Bernardo fue uno de aquellos héroes que, por hervirles la sangre de sus creencias, se entregaron a nuestra Semana Santa con la ilusión de encontrar la vereda que pudiese llevarnos hasta este tiempo, en el que lo tenemos todo para lograr que esta Semana Santa pueda seguir con decoro el largo y esperanzador camino hacia el futuro. Y junto a él, no podemos dejar en olvido a la familia Moneo, que fue baluarte definitivo y necesario de la cofradía del Jueves Santo salmantino.
En estas fechas Bernardo mira hacia atrás con la elegancia de quien supo entregarse sin demandar cuentas, pletórico de ilusión ante la hermosa efeméride que vive este año la Reina y Señora de la Úrsulas.
El caso es que cuando en la docta Salamanca el desastre semanasantero remarcaba con pujanza la catástrofe de los fatídicos sesenta, en Peñaranda de Bracamonte se vive la explosión de la fe popular semansantera con una ilusión desbordante, que es difícil reconocer en aquellos años de la desestructuración alevosa que sufre en la ciudad salmantina el mundo cofrade.
Julio de la Torre, bajo la batuta de don Agustín Martínez Soler (sacerdote muy recordado por su espíritu de santidad), consigue, junto a sus compañeros y amigos de viaje, crear el ambiente que posibilita la andadura de una Semana Santa peculiar, que consigue cerca de aquel inolvidable cura acercarse a la gente más humilde de Peñaranda.

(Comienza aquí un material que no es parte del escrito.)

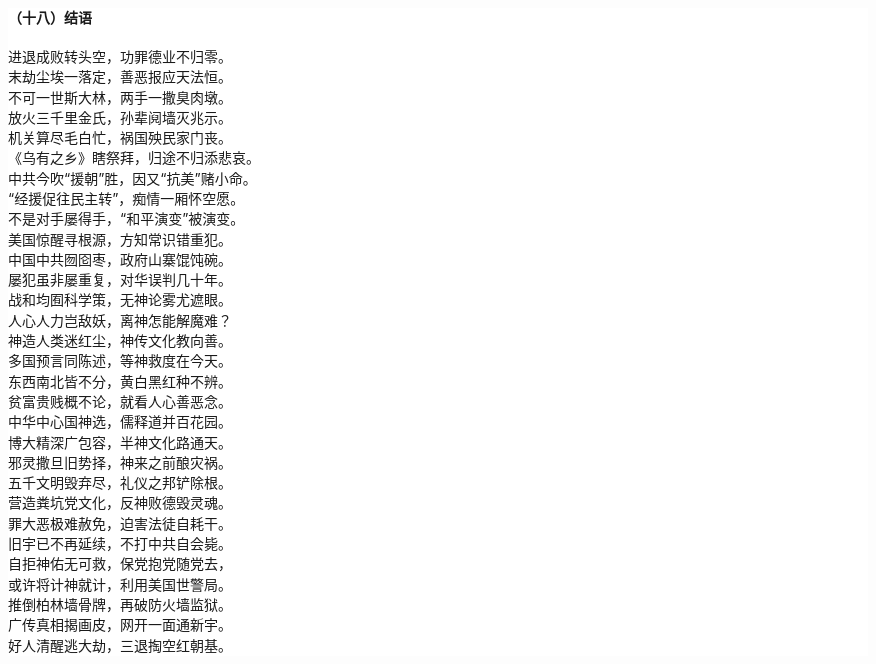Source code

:  <h4>
  （十八）结语
 </h4>
 <p>
  进退成败转头空，功罪德业不归零。
  <br/>
  末劫尘埃一落定，善恶报应天法恒。
  <br/>
  不可一世斯大林，两手一撒臭肉墩。
  <br/>
  放火三千里金氏，孙辈阋墙灭兆示。
  <br/>
  机关算尽毛白忙，祸国殃民家门丧。
  <br/>
  《乌有之乡》瞎祭拜，归途不归添悲哀。
  <br/>
  中共今吹“援朝”胜，因又“抗美”赌小命。
  <br/>
  “经援促往民主转”，痴情一厢怀空愿。
  <br/>
  不是对手屡得手，“和平演变”被演变。
  <br/>
  美国惊醒寻根源，方知常识错重犯。
  <br/>
  中国中共囫囵枣，政府山寨馄饨碗。
  <br/>
  屡犯虽非屡重复，对华误判几十年。
  <br/>
  战和均囿科学策，无神论雾尤遮眼。
  <br/>
  人心人力岂敌妖，离神怎能解魔难？
  <br/>
  神造人类迷红尘，神传文化教向善。
  <br/>
  多国预言同陈述，等神救度在今天。
  <br/>
  东西南北皆不分，黄白黑红种不辨。
  <br/>
  贫富贵贱概不论，就看人心善恶念。
  <br/>
  中华中心国神选，儒释道并百花园。
  <br/>
  博大精深广包容，半神文化路通天。
  <br/>
  邪灵撒旦旧势择，神来之前酿灾祸。
  <br/>
  五千文明毁弃尽，礼仪之邦铲除根。
  <br/>
  营造粪坑党文化，反神败德毁灵魂。
  <br/>
  罪大恶极难赦免，迫害法徒自耗干。
  <br/>
  旧宇已不再延续，不打中共自会毙。
  <br/>
  自拒神佑无可救，保党抱党随党去，
  <br/>
  或许将计神就计，利用美国世警局。
  <br/>
  推倒柏林墙骨牌，再破防火墙监狱。
  <br/>
  广传真相揭画皮，网开一面通新宇。
  <br/>
  好人清醒逃大劫，三退掏空红朝基。
  <br/>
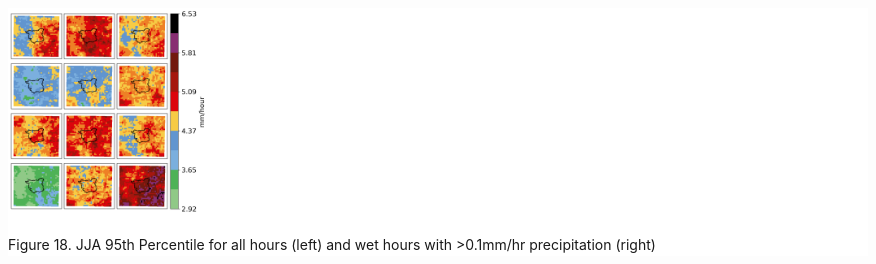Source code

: <img src="Figs/leeds-at-centre/Wethours/jja_p95_wh.png" width="200"  title="Regridded 2.2km grid" /> </p>
<p align="left">Figure 18. JJA 95th Percentile for all hours (left) and wet hours with >0.1mm/hr precipitation (right) <p align="center">

<p align="left">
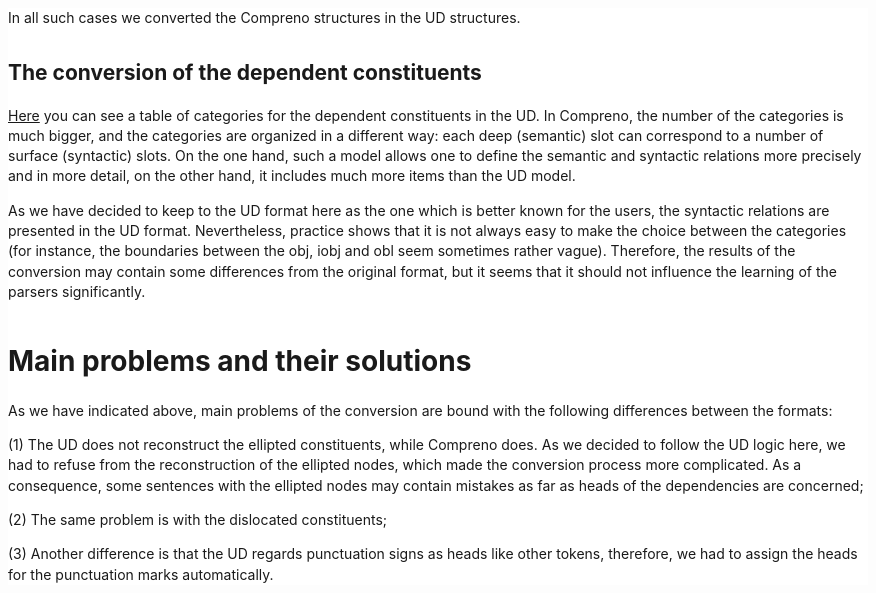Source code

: 
In all such cases we converted the Compreno structures in the UD structures.

## The conversion of the dependent constituents
[Here](1.0/syntax.md) you can see a table of categories for the dependent constituents in the UD. In Compreno, the number of the categories is much bigger, and the categories are organized in a different way: each deep (semantic) slot can correspond to a number of surface (syntactic) slots. On the one hand, such a model allows one to define the semantic and syntactic relations more precisely and in more detail, on the other hand, it includes much more items than the UD model.

As we have decided to keep to the UD format here as the one which is better known for the users, the syntactic relations are presented in the UD format. Nevertheless, practice shows that it is not always easy to make the choice between the categories (for instance, the boundaries between the obj, iobj and obl seem sometimes rather vague). Therefore, the results of the conversion may contain some differences from the original format, but it seems that it should not influence the learning of the parsers significantly.

# Main problems and their solutions

As we have indicated above, main problems of the conversion are bound with the following differences between the formats:

(1) The UD does not reconstruct the ellipted constituents, while Compreno does. As we decided to follow the UD logic here, we had to refuse from the reconstruction of the ellipted nodes, which made the conversion process more complicated. As a consequence, some sentences with the ellipted nodes may contain mistakes as far as heads of the dependencies are concerned;

(2) The same problem is with the dislocated constituents;

(3) Another difference is that the UD regards punctuation signs as heads like other tokens, therefore, we had to assign the heads for the punctuation marks automatically.
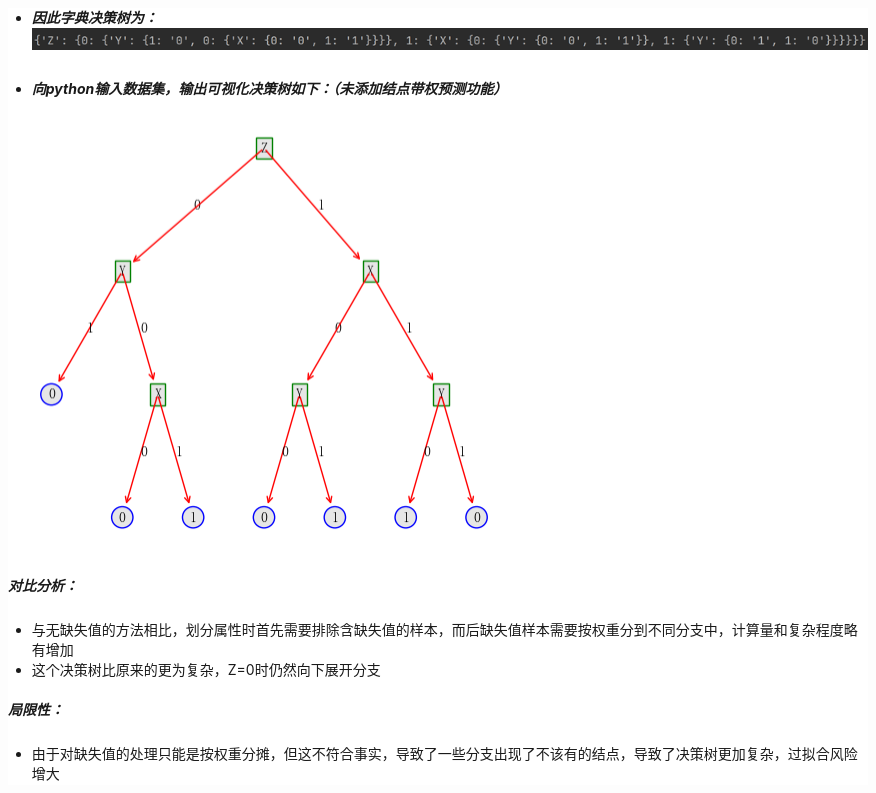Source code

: - ##### 因此字典决策树为：![image-20220422144918881](ML-03.assets/image-20220422144918881.png)

- ##### 向python输入数据集，输出可视化决策树如下：（未添加结点带权预测功能）

<img src="ML-03.assets/image-20220424123552026.png" alt="image-20220424123552026" style="zoom:50%;" />

##### 对比分析：

- 与无缺失值的方法相比，划分属性时首先需要排除含缺失值的样本，而后缺失值样本需要按权重分到不同分支中，计算量和复杂程度略有增加
- 这个决策树比原来的更为复杂，Z=0时仍然向下展开分支

##### 局限性：

- 由于对缺失值的处理只能是按权重分摊，但这不符合事实，导致了一些分支出现了不该有的结点，导致了决策树更加复杂，过拟合风险增大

Julio es el estandarte que promovió la fértil andadura que hoy, gracias a aquel esfuerzo, ha hecho posible que los días santos peñarandinos sean referencia admirable de la Semana Santa de nuestra provincia.
Tres hombres que, junto a otros muchos, fueron, con toda certeza, quienes, aportando cuanto tenían desde el esfuerzo personal, consiguieron rescatar de la ruina esta Semana Santa, que pese a sus defectos sigue siendo una expresión popular de la fe inigualable, en las calles de esta ciudad que la acoge y engrandece.
Tres hombres que siguen unidos a sus cofradías, sin que los cargos que ostentaron mediaticen su cariño a las mismas, pues cerca de ellas viven con la misma intensidad de siempre su espíritu cristiano y cofrade.